It has been six days since we arrived in Recife. Two days later, the 28th we said goodbye to Sea Dragon. The day following our arrival we immediately checked into the Port Authority and Customs, all together with our passports in hand which took a few hours.  For most ports usually the captain alone makes this trip with the vessel’s documentation and passports but Recife is definitely not boat friendly and has little infrastructure for visiting yachts. After our science talk which entailed giving Diana a lock of our hair to be analysed for mercury, and cleaning Sea Dragon we departed. Our new pad was a lovely rented house in Olinda, a smaller town just north of Recife 7 miles.  We were eager to relax, take longer showers and eat the foods we so missed.

Most of the Ascension team have left these past two days.  More women have arrived for the Amazon trip and filling in the beds of the others . The last four days a few of us have completely immersed ourselves in Brazilian culture. There is the samba & forro music which they have started practising for carnival in Feb. The tapioca sweet and savoury foods are delicious. Tapioca flour, or manioc flour is made from a woody shrub known as cassava, manioc or yuca, a native shrub of South America. The dried & shredded meat called carne desfiada is also a yummy dish.

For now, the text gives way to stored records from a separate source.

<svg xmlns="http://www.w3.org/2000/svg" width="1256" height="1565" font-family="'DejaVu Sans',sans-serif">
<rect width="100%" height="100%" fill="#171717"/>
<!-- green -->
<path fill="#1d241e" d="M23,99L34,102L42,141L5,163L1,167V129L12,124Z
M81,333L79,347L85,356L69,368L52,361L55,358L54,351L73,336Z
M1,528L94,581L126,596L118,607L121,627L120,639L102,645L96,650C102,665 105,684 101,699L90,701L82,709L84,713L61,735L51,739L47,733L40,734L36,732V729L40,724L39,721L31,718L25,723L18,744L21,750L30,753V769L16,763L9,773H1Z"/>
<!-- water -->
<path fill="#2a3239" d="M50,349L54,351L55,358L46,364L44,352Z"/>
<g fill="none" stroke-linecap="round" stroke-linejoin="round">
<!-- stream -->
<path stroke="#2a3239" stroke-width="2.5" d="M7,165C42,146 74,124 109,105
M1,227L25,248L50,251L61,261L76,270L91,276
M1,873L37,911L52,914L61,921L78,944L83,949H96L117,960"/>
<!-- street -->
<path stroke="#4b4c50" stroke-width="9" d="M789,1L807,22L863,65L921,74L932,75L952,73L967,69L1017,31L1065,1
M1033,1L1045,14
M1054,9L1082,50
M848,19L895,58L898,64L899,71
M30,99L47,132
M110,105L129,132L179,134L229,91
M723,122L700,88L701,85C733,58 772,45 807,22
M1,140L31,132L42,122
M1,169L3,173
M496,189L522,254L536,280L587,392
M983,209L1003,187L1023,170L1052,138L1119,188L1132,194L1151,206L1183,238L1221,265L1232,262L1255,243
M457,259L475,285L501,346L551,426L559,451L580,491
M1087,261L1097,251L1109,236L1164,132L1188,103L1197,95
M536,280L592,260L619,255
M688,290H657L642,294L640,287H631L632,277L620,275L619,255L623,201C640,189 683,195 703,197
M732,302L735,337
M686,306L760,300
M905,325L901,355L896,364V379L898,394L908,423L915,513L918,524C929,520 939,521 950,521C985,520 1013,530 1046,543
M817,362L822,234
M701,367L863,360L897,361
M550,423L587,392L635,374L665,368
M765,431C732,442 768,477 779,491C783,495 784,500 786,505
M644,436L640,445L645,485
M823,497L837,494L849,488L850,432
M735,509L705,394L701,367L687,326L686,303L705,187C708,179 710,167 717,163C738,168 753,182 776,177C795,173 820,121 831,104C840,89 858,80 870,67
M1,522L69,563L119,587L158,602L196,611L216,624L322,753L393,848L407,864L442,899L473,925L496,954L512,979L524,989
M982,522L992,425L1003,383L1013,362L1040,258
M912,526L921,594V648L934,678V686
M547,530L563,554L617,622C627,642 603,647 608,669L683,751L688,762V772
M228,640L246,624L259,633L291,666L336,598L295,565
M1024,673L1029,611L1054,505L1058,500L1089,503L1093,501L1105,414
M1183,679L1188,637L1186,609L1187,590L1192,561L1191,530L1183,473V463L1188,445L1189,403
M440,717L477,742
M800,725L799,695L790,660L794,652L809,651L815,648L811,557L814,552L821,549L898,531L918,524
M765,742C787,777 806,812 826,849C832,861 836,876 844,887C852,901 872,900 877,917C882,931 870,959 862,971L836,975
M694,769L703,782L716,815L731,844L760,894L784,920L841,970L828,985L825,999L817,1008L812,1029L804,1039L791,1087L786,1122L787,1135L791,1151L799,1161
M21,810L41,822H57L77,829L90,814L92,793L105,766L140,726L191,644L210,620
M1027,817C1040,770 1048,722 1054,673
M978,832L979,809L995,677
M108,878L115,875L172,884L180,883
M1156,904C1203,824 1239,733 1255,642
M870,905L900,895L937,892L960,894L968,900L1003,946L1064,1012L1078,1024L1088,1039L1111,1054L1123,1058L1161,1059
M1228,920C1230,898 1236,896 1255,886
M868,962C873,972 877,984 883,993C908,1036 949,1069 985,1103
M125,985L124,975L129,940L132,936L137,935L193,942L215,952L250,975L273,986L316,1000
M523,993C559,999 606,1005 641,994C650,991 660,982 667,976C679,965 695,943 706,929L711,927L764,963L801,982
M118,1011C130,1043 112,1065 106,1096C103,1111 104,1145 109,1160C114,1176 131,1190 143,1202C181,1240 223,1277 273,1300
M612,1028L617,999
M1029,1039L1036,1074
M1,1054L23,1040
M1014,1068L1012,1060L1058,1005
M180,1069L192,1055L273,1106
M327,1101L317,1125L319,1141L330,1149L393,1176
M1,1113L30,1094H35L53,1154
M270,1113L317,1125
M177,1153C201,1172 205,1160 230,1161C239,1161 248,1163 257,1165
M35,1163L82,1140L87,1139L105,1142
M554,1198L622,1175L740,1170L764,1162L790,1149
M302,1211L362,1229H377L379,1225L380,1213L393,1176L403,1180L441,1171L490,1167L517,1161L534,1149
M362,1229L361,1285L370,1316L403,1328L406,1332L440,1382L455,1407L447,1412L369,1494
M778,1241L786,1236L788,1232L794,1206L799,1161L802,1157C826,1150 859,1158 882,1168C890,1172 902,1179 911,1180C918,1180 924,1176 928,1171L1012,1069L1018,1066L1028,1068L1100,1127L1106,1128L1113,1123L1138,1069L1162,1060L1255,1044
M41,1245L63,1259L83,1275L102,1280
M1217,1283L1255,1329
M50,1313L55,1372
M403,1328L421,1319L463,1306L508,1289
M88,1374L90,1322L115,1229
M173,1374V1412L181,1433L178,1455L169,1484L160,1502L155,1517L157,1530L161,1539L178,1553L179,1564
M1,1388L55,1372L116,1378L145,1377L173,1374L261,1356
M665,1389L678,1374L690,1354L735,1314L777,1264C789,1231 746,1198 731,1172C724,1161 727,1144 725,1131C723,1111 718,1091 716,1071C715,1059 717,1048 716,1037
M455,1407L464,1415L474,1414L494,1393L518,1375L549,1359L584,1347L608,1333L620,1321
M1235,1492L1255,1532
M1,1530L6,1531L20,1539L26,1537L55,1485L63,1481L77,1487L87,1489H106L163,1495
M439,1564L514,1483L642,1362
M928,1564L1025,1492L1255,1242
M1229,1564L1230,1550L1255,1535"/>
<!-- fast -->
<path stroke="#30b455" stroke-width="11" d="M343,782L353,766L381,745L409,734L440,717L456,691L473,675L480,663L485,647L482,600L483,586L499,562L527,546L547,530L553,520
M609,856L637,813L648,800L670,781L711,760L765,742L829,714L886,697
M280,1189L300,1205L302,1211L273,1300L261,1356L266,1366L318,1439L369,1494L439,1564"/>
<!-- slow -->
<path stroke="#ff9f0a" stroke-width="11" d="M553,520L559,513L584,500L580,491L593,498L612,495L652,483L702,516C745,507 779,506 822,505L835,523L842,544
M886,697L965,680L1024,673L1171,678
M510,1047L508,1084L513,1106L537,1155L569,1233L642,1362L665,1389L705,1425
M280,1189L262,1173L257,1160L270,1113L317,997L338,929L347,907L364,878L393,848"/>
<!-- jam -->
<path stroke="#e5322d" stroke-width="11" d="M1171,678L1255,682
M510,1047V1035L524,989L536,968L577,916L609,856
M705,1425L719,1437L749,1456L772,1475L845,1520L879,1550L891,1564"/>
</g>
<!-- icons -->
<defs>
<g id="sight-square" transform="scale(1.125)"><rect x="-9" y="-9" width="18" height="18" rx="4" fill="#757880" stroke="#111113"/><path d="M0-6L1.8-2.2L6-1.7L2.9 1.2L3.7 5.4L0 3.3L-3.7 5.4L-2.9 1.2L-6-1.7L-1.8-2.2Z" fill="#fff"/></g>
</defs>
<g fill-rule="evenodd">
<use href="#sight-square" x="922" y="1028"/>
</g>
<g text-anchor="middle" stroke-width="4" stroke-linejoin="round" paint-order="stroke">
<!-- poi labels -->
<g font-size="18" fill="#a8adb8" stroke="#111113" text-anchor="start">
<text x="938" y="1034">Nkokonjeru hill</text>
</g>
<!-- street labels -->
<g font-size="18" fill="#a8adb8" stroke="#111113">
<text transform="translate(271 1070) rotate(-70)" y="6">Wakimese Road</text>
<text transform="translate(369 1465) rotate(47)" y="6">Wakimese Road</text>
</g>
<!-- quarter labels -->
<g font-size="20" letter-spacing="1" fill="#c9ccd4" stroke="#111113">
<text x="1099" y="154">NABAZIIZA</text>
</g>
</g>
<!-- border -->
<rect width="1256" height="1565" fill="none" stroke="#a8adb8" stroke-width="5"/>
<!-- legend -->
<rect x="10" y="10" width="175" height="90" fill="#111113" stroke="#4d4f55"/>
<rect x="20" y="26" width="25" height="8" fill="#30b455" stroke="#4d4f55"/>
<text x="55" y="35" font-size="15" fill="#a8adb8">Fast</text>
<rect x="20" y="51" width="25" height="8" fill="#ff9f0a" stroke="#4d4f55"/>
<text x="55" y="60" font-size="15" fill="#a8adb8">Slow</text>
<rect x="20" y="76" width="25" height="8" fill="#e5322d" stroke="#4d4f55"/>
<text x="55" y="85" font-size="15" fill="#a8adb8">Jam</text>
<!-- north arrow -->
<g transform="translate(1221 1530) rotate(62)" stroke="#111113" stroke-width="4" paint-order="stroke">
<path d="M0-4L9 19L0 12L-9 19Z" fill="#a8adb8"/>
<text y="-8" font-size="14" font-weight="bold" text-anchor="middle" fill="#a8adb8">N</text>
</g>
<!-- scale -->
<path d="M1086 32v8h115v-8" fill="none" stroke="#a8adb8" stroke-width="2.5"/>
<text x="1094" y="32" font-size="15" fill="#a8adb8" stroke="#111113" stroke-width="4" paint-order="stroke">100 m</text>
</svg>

We managed to have a day at a lovely beach 1.5 hours south, two talks at local schools , beach clean-up yesterday, diving today and tomorrow a presentation by Diana and Emily Penn at the University. I have now collapsed on a couch to write my last blog to finish what I started exactly four weeks ago November 3rd.

A big thanks to Justin Bloom, Founder of Suncoast Waterkeeper in Sarasota, Florida who gave me a contact in Dakar that I was able to interview.

Mbaake Seck is the Executive Director of Hann Baykeeper. In 2006 he joined the Waterkeeper Alliance but started to fight pollution in 1998. He mentioned during that time people did not take him seriously. They do now. Mbaake

recently won a National Award for his efforts. The Hann Baykeepers are a local group who clean the beach and are working to fight the pollution in the bay.

Our meeting took place at the very beach Sea Dragon was anchored off and sad to say it was one of the most polluted beaches I have ever seen. We, Diana, Christine and I did not have to walk very far before we first smelled and then saw a stream of plastic and garbage.

Mbaake told us there was also raw sewage in the stream that emptied into the bay which is about 13 miles long with Dakar and 4  very large towns along it.  80% of all the factories in Senegal are next to it which was no surprise when he said at times there is a mile long of dead fish on the beach and people have various types of problems from swimming in the bay. (skin, diarrhoea, coughing). The good news is the European Union will be spending 68 million to clean the bay. I am now curious what these factories are making and who are buying the products!

I was hoping the shores of Recife would be much better. I was lucky to talk with Eldon Archibald who was the first person who greeted us on the boat inquiring if we had any waste, garbage or engine lubricants that we wanted to dispose of.  Eldon, although from Guyana works  for North Oil, a marine recycling  company in Recife. Eventually he was able to help the crew on Sea Dragon deliver diesel. We saw over 10 red jerry cans lined up on the deck of Sea Dragon as we rode past on the dive boat today.  As I recall when we left Dakar they bought 1000 litres so I can only guess there were many trips back and forth with those jerry cans! The crew, Imogen, Emily and Holly have been working ever since we left to prepare for the next trip.

The beach clean-up was a success but there was so much more garbage that we didn’t have time to pick up. We concentrated on the bigger items. There is still so much the Brazilians need to learn. One is to use garbage bins.

There were no factories or raw sewage that I saw, but the beaches were full of litter as you can see in the pictures. As in Senegal many people throw trash on the ground and in the water. The beach clean-up was organized with local Brazilians who study at the University.

The eXXpedition team and about 10 of the students met at the beach with our bags and gloves. We spent over an hour picking up garbage on the crowded beach. It was mostly plastic!

On the waters edge there was a Christmas assortment of colors of micro plastics. It is unfortunate that poorer countries culturally do not see disposing of garbage on the ground and in the sea a problem but the attitude is changing. Taking the video at the beach clean-up I saw children helping out putting garbage in the bags. We were lucky to have Rachel who is a member on the Amazon trip who speaks fluent Portugese to translate what the locals were saying. She also talked with a man who works for the city who drives the garbage truck and picks up the trash.

beach clean recife_003

Unfortunately I am not able to upload the video at this time or the interview with Mbaake Seck or Eldon Archibald since the internet here at the house is very poor.

Like Mbaake  in Dakar, the locals in Recife all point out that it will be the children who need to be educated about protecting where they live and who will break the cycle taking better care of their environment.